It appears that Ben Affleck has finally found his next directorial project. Nearly three years after the disappointing crime drama Live by Night, and in the wake of exiting the director’s chair (and eventually starring role) of The Batman, THR reports that Affleck has signed on to direct and star in Ghost Army for Universal Pictures. The film is based on a true story and draws from the Rick Beyer and Elizabeth Sayles book The Ghost Army of World War II, which chronicles how a squadron of American soldiers used old-fashioned smoke-and-mirrors to save lives. Selected for their creativity and ingenuity, they used blow-up tanks, fake radio transmissions, and noise machines to deceive the German forces, hiding the allies’ true locations and saving countless lives in the process.

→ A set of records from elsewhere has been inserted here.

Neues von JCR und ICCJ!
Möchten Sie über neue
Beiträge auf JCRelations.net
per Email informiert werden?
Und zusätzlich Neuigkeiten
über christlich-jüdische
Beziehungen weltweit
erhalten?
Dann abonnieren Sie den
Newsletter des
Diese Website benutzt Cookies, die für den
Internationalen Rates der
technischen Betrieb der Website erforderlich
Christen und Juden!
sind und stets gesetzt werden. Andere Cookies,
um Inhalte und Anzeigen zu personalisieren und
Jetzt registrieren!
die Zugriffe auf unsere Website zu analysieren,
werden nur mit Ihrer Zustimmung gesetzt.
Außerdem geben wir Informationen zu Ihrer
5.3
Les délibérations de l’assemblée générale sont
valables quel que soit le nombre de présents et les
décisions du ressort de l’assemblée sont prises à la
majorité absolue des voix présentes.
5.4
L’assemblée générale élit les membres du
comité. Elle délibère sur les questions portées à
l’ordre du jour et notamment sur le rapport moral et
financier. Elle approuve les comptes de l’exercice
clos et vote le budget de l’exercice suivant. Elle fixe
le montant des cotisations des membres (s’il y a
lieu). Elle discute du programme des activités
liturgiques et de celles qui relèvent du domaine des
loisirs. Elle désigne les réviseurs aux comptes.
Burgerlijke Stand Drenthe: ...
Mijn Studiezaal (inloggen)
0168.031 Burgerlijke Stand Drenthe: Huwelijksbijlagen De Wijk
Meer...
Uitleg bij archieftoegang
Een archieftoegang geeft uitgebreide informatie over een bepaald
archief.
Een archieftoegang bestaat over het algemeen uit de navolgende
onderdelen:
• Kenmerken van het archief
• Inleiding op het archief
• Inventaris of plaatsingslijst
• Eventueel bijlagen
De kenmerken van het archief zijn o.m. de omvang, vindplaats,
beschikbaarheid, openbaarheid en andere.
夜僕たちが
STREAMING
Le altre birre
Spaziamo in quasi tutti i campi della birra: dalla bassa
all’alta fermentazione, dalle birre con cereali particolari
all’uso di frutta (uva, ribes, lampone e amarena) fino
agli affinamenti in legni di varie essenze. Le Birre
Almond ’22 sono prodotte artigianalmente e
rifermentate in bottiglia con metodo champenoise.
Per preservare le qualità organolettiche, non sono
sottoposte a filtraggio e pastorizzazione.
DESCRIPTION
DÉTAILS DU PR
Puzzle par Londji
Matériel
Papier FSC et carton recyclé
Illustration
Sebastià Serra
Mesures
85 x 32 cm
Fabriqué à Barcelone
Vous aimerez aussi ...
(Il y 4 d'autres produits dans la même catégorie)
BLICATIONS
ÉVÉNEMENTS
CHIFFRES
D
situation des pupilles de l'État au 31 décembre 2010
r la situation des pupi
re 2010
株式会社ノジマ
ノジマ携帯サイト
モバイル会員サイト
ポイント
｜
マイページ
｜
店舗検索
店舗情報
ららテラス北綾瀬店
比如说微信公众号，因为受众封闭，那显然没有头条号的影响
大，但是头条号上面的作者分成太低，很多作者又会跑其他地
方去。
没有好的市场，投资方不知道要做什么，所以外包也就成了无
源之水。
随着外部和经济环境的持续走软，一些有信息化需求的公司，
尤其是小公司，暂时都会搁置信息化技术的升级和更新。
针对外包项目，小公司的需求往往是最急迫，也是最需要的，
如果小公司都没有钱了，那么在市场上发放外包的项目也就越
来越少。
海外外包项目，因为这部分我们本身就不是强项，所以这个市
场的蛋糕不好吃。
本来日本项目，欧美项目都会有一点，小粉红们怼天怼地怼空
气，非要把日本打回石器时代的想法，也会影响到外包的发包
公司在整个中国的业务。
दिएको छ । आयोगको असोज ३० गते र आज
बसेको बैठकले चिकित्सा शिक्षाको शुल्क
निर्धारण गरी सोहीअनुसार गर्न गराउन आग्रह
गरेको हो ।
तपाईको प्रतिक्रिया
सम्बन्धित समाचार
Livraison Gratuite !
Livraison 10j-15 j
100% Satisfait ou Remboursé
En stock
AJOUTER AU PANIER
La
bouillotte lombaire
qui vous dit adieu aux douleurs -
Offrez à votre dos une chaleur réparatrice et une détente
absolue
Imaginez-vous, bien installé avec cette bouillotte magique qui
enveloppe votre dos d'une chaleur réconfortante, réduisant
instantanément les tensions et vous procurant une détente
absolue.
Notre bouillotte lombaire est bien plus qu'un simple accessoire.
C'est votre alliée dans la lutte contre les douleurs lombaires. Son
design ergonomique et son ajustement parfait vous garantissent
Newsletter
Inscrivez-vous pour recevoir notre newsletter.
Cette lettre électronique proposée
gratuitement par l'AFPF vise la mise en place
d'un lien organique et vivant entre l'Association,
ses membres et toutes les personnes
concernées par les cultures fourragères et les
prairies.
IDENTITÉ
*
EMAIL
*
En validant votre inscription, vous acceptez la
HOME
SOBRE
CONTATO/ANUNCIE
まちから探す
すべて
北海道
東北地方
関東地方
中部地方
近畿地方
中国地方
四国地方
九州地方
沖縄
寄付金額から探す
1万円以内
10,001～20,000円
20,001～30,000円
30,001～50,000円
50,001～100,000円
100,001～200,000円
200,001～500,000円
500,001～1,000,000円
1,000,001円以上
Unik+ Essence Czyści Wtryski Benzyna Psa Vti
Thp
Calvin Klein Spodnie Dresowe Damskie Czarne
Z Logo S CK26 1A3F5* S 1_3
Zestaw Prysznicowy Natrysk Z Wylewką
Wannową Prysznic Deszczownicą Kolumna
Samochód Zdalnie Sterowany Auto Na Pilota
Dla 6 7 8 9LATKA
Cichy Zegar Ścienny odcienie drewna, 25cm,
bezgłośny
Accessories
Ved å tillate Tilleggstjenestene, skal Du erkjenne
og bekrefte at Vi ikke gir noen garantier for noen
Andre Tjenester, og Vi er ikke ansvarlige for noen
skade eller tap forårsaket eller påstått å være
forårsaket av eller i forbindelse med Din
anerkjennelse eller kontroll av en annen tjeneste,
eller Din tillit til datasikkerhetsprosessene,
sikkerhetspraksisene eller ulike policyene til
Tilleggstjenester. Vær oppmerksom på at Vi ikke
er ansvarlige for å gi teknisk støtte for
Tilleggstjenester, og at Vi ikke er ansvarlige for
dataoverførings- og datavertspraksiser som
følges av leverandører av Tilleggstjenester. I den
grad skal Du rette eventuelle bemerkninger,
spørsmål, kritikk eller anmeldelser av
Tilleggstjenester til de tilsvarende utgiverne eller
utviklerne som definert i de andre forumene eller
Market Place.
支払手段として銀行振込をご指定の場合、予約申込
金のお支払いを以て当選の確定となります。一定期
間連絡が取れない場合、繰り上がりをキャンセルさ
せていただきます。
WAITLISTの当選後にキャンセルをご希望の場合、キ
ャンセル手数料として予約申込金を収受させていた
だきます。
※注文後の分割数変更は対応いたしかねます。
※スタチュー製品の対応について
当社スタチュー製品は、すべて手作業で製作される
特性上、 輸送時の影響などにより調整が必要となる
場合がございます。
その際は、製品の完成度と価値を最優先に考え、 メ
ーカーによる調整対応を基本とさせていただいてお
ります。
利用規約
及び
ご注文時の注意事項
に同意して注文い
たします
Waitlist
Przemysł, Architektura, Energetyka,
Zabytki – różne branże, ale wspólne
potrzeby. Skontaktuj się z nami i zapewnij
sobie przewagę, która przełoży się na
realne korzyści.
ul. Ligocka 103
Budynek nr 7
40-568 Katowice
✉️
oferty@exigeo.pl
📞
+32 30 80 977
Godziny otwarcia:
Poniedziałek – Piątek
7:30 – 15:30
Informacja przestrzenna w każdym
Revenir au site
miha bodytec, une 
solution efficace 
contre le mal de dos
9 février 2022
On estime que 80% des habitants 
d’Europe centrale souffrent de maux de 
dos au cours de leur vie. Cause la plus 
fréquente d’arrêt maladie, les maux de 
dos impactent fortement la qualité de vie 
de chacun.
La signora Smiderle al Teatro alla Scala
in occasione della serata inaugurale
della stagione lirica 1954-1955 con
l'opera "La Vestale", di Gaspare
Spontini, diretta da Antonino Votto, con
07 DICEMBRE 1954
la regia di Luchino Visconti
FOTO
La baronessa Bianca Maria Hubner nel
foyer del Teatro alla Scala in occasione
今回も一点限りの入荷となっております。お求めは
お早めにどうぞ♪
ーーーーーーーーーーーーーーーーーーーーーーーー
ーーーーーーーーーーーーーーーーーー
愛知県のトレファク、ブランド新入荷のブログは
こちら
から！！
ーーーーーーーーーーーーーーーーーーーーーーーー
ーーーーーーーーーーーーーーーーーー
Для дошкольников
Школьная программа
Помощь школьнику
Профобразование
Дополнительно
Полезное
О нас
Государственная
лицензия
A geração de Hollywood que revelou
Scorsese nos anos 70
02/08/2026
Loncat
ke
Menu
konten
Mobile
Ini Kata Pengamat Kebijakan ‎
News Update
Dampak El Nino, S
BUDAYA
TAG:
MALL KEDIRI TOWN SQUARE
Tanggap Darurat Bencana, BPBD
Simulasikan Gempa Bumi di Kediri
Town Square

Affleck will produce for his Pearl Street Films banner alongside Andrew Lazar, and the project is being set up at Universal. Affleck began his directorial career with 2007’s excellent drama Gone Baby Gone, followed by the tense 2010 crime thriller The Town, which was then followed by 2012’s true-story historical thriller Argo. His third film won the Best Picture Oscar despite Affleck being surprisingly left out of the director’s race, although he won the Director’s Guild of America award that year. His next project, Live by Night, was an overlong, convoluted, and frankly boring effort, but Affleck’s three previous films prove he has the goods, which means he should be able to access them again. So I’m eager to see what he does with a World War II movie.
True Detective creator Nic Pizzolatto wrote the most recent draft of the script, so I suppose we can assume a reasonable amount of masculine camaraderie and commiserating. Shazam! writer Henry Gayden wrote an earlier draft.
After debuting as Batman in Batman v Superman: Dawn of Justice, Affleck took a starring role in The Accountant and also cast himself as the lead in Live by Night. The less said about Justice League the better. Most recently, Affleck was part of an ensemble in J.C Chandor’s Netflix thriller Triple Frontier, and he co-stars in Mudbound director Dee Rees’s upcoming Netflix drama The Last Thing He Wanted and leads the addiction drama Torrance, directed by his The Accountant helmer Gavin O’Connor.